Q&A / 

Bouncy and Springy Floors

Dear Tim: I live in a new town house where Trusjoist beams were used in my unheated basement. They were used within code for the span ... 16-17 ft. However in my bedroom the handles on my dresser rattle when I walk across a carpeted floor. I am a normal weight 130 lbs., and am going crazy with this problem.

Truthfully, my builder has made some half baked efforts to correct the problem, even Trusjoist people looked at it. Of course, they're not going to say it's been put up right, but also wrong for my house. Do you have a suggestion? Alice S., Delmar, NY

Dear Alice: There are tens of thousands of people out there like you who suffer from bouncy and springy floors. As crazy as this sounds, the floor may indeed be built completely to code and to the manufacturer's specifications. But that doesn't mean you need to suffer.

Floor joists, whether they be solid wood, engineered lumber like yours or even steel, can deflect or bend under a given amount of weight and a given amount of span. If you take a 2x10 solid lumber floor joist that is spanning 16 feet and place a 94-pound sack of cement in mid span, the floor joist will bend downwards a given distance.
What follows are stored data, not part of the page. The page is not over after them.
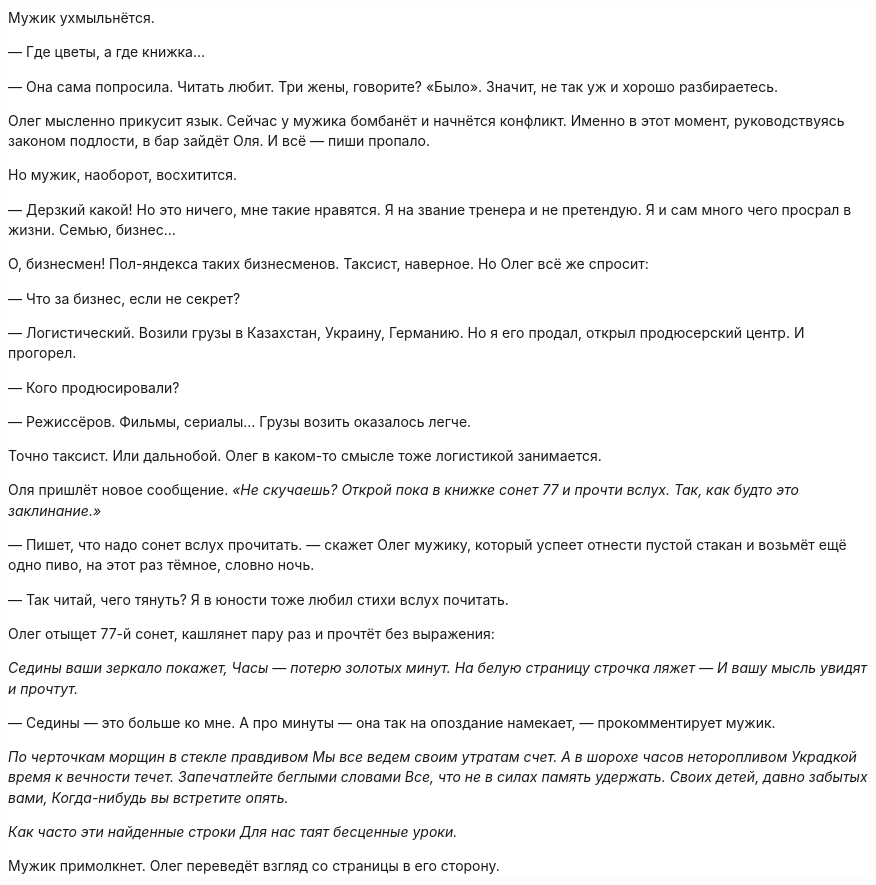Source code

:Мужик ухмыльнётся.

— Где цветы, а где книжка…

— Она сама попросила. Читать любит. Три жены, говорите? «Было». Значит, не так уж и хорошо разбираетесь.

Олег мысленно прикусит язык. Сейчас у мужика бомбанёт и начнётся конфликт. Именно в этот момент, руководствуясь законом подлости, в бар зайдёт Оля. И всё — пиши пропало.

Но мужик, наоборот, восхитится.

— Дерзкий какой! Но это ничего, мне такие нравятся. Я на звание тренера и не претендую. Я и сам много чего просрал в жизни. Семью, бизнес…

О, бизнесмен! Пол-яндекса таких бизнесменов. Таксист, наверное. Но Олег всё же спросит:

— Что за бизнес, если не секрет? 

— Логистический. Возили грузы в Казахстан, Украину, Германию. Но я его продал, открыл продюсерский центр. И прогорел.

— Кого продюсировали?

— Режиссёров. Фильмы, сериалы… Грузы возить оказалось легче.

Точно таксист. Или дальнобой. Олег в каком-то смысле тоже логистикой занимается.

Оля пришлёт новое сообщение. _«Не скучаешь? Открой пока в книжке сонет 77 и прочти вслух. Так, как будто это заклинание.»_

— Пишет, что надо сонет вслух прочитать. — скажет Олег мужику, который успеет отнести пустой стакан и возьмёт ещё одно пиво, на этот раз тёмное, словно ночь.

— Так читай, чего тянуть? Я в юности тоже любил стихи вслух почитать.

Олег отыщет 77-й сонет, кашлянет пару раз и прочтёт без выражения: 

_Седины ваши зеркало покажет,_
_Часы — потерю золотых минут._
_На белую страницу строчка ляжет —_
_И вашу мысль увидят и прочтут._

— Седины — это больше ко мне. А про минуты — она так на опоздание намекает, — прокомментирует мужик.

_По черточкам морщин в стекле правдивом_
_Мы все ведем своим утратам счет._
_А в шорохе часов неторопливом_
_Украдкой время к вечности течет._
_Запечатлейте беглыми словами_
_Все, что не в силах память удержать._
_Своих детей, давно забытых вами,_
_Когда-нибудь вы встретите опять._

_Как часто эти найденные строки_
_Для нас таят бесценные уроки._

Мужик примолкнет. Олег переведёт взгляд со страницы в его сторону.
But if you remove the sack of cement and shorten the span down to 8 feet and then place the bag of cement at mid span, the floor joist might not deflect a bit or such a small amount as to be hard to measure.


This deflection is allowed and is not unsafe if it falls within limits. The building code and most engineering books allow a 1 in 360 deflection. This means that the floor joist is permitted to deflect 1 unit of measure for every 360 units of the same measure of the span. But keep in mind, this is a minimum standard!

The sad thing is the floor could have been designed to meet a stronger standard - the 1 in 480 deflection standard. This simply means the floor joists needed to be the next size up or even taller for the given span you have. You can sometimes achieve the tougher standard by decreasing the spacing between floor joists. This means instead of placing them 16 inches on center you put them 12 inches on center.

The company that made your floor joists have published booklets for years showing both standards to builders. Your builder chose to use the minimum standard.

The floor can be fixed by placing a new beam at mid span down in the basement. This will make the floor as solid as if it were concrete poured over solid rock.